Shareholder Disputes - First Steps

Whenever shareholders find themselves in dispute with other shareholder(s) in the company, it can be a lonely and confusing situation.  The law governing the way in which companies should be run and the way in which this has been interpretated by the Courts over the years is not usually something with which shareholders regularly have to concern themselves.  However, when a dispute appears on the horizon, the first steps that need to be taken are often relatively straightforward.  The shareholder needs to gather together the documents that may have a bearing on the shareholder relationship and these will typically include:

  1. The Articles of Association (and possibly a Memorandum of Association). Copies can be obtained from Companies House if no copy has been retained;

  2. A shareholders’ agreement;

  3. Any Director’s Service Agreements or employment contracts;

  4. Any agreements between the parties varying the terms of any of the above;

  5. Any Deeds of Adherence that may have been entered into. These may also have varied the provisions of the original documents, but will have ensured that any shareholders who may have joined later have also agreed to be bound by the terms of the original agreement and any variations.

It is not uncommon for one of the original shareholders to have been the primary driving force in preparing many of these documents.  The consequence of this can be that the signed copy still remains either with that shareholder or with the solicitors for that shareholder or for the company.  It is not uncommon for parties themselves to find that they do not have copies of all of the documents that they may have signed at the outset.  If a dispute looks likely, it is important to get hold of these copy documents as soon as possible as they will provide the essential reference points for determining what the parties’ rights and obligations are as between each other. 

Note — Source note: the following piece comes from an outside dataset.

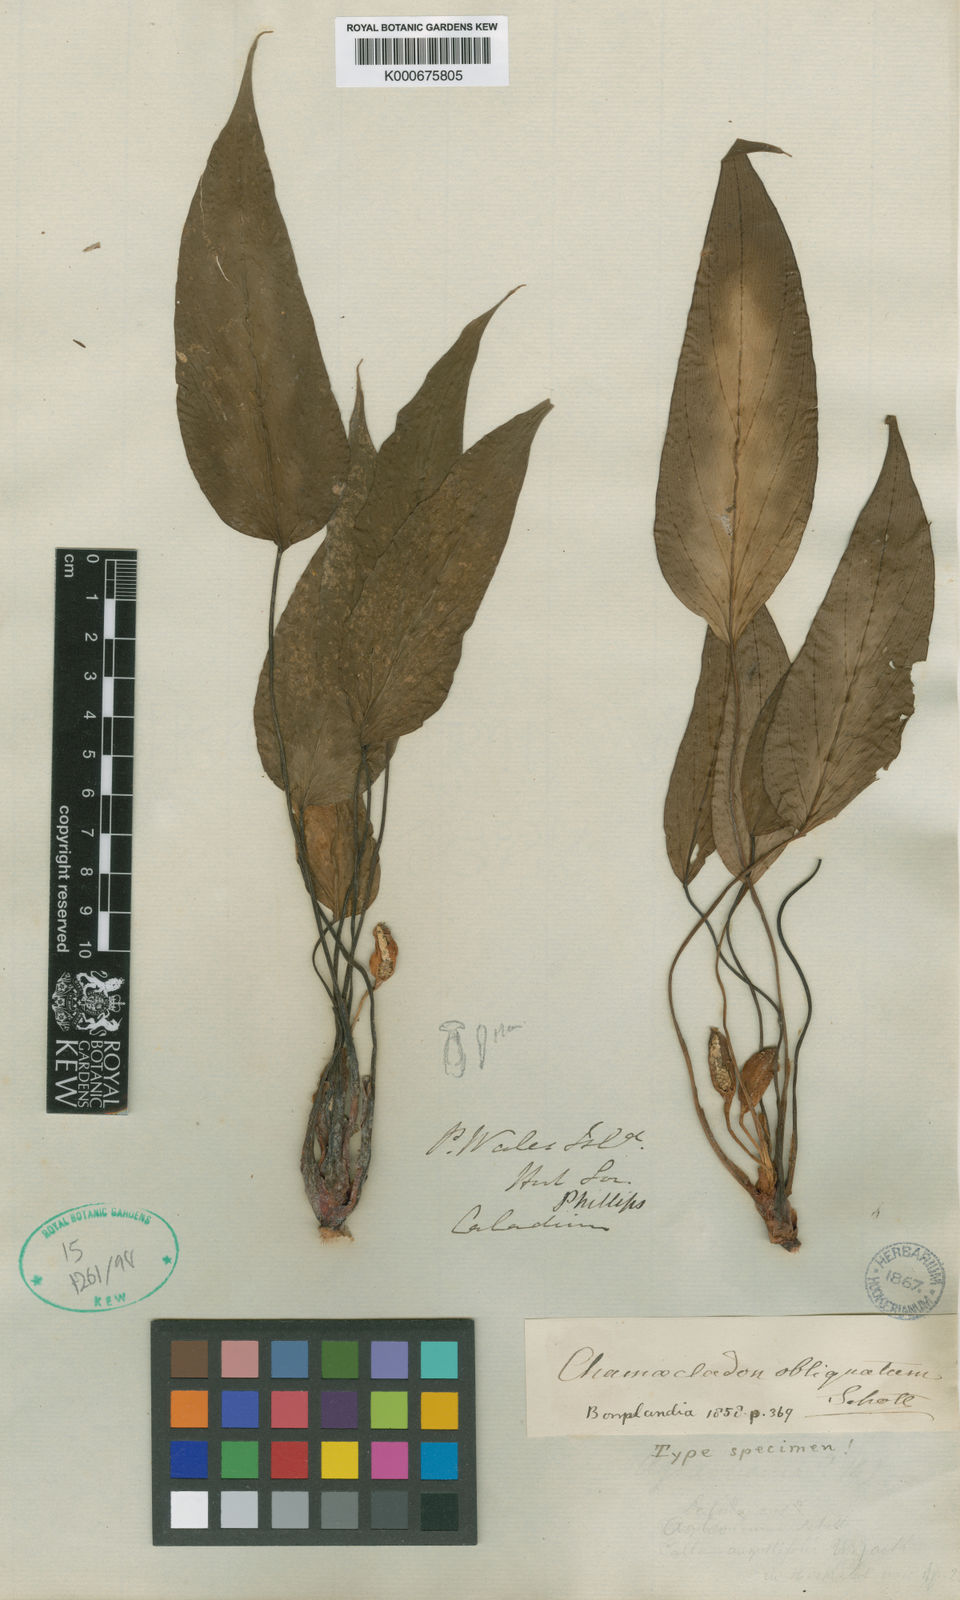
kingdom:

It is only by looking at these documents that it is possible to assess what the other parties have agreed should be the relationship between them.  It may become immediately apparent that the shareholder has a strong, or correspondingly weak, negotiating position when viewed against the backdrop of these documents.

In certain companies (particularly those with two equal 50/50 shareholders), previous case law can impose a further level of obligation between the parties and requires that they deal with each other fairly.  The Courts will often conclude that the original intention of the parties was to create a “quasi-partnership”.  If the Courts conclude that this is the position then they recognise that this can create a legitimate expectation on the part of each of the shareholders that they should be entitled to remain as an employee and a Director of the company for so long as they remain a shareholder of the business.

Since one of the remedies available to a shareholder who finds himself in dispute with his fellow shareholder(s) can be the bringing of an unfair prejudice petition, it will also be essential for that shareholder to start putting together a summary of the circumstances in which the company was formed, as well as any of the recent events which have led to them thinking that they are not being treated properly.  If at any point an application needs to be made to the Court, this background will be an important part of the factual matrix and it is essential that the significant recent events are properly recorded and examined as to their significance within the context of the whole relationship. 

This process of gathering the evidence is an important first step in determining what the rights of that shareholder may be and, consequently, what courses of action may be open to him/her in taking steps to resolve the dispute.